Рыкачев криво усмехнулся:

- Просил? Ну что ж, я исполню его просьбу. А пока отдохнуть бы часок. День выдался трудный…

Рыкачев остался один. Он вошел было в соседнюю комнату, постоял над своей походной койкой, но не лег, а вернулся к столу и сел на прежнее место.

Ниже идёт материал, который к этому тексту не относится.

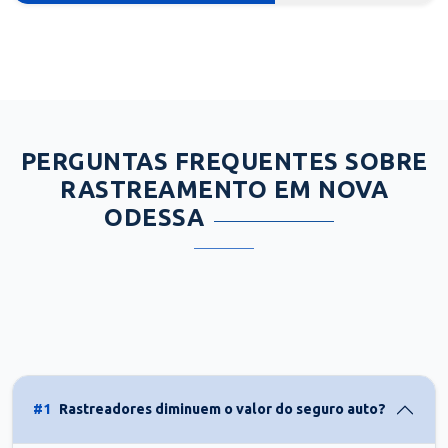
PERGUNTAS FREQUENTES SOBRE
RASTREAMENTO EM NOVA
ODESSA
#1
Rastreadores diminuem o valor do seguro auto?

Так он и сидел, слегка притоптывая ногой и в такт постукивая по длинным желтым зубам костяшками пальцев. «Знает или не знает? - думал он. - Очевидно, знает. Отсюда и все последствия…»

Дело в том, что во время подготовки к Сталинградской операции Рыкачев послал в Ставку личное письмо. Так называл он эту бумагу. В письме говорилось о том, что операция обречена на безусловный провал, потому что вся подготовительная деятельность Ватутина с точки зрения военного искусства - это чудовищная авантюра, и ничего более. Ватутин не способен к самокритике и не желает прислушиваться к критике товарищей по оружию.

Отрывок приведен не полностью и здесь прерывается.